Vale lembrar que, como sempre, isso não é uma exclusividade da mídia. Quando saiu nos cinemas brasileiros o excelente Enrolados, da Disney, o filme recebeu a tenebrosa dublagem do apresentador Luciano Huck como Flynn Ryder. Desnecessário dizer, mas era um desastre; carente de emoção e incondizente com o personagem, sendo apenas a voz de um apresentador de televisão ao invés de uma voz para o Flynn, ela fez o trabalho de estragar um filme de uma empresa que costuma ter um esmero ímpar com seus elencos de dublagem. Outro exemplo foi a presença da apresentadora Marimoon como Vanellope em Detona Ralph, cuja voz estridente suspeito ainda ser o motivo pelo qual eu não gostei nada do filme. (só tinha sessões dubladas e eu tava matando tempo, me dá um desconto)
Não é meu trabalho dizer à grandes corporações como fazer o trabalho delas, mas me parece algo digno de nota: como ela atualmente está, a nossa mídia se beneficiaria mais de dubladores profissionais ou pessoas com experiência em atuação do que de celebridades fazendo papel de dubladores. E esse é um exemplo que as próprias empresas supracitadas já seguem, mas não são tão mencionados: tipo a dublagem de Injustice (também da WB!) com Guilherme Briggs e as vozes brasileiras características dos super-heróis, ou então as dublagens profissionais presentes nos jogos da Blizzard, como Starcraft 2. Não digo pra riscarem de vez qualquer pessoa só por ser famosa: atores, em geral, já ganham a vida dando vida a outros personagens e podem ser escolhas competentes. Talvez não sejam: basta olhar a apatia extrema, quase sarcástica de Peter Dinkage em Destiny. Mas apresentadores, músicos, e outros famosos que nunca fizeram nada do estilo na vida… provavelmente não.
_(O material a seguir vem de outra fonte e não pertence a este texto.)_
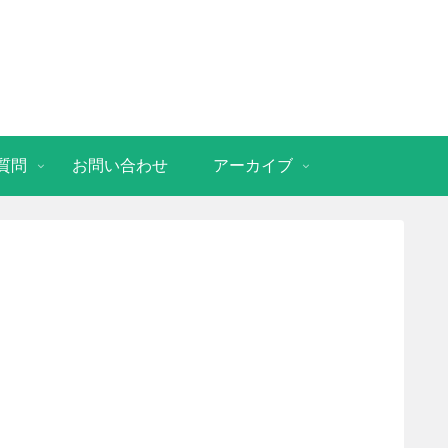
質問
お問い合わせ
アーカイブ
Mas, como eu já disse, isso não é algo que cabe a mim avisar. Vocês definitivamente já viram qual foi a reação do público quanto a jogos dublados por celebridades famosas mas sem experiência na área – e, em vários lugares, é uma recepção bem mais crítica, ácida e nociva do que a que vocês viram por aqui. Se vale a pena continuar a prática para tentar vender mais cópias mas deixar os seus próprios consumidores reclamando no final… bom, aí já não é uma decisão minha, né?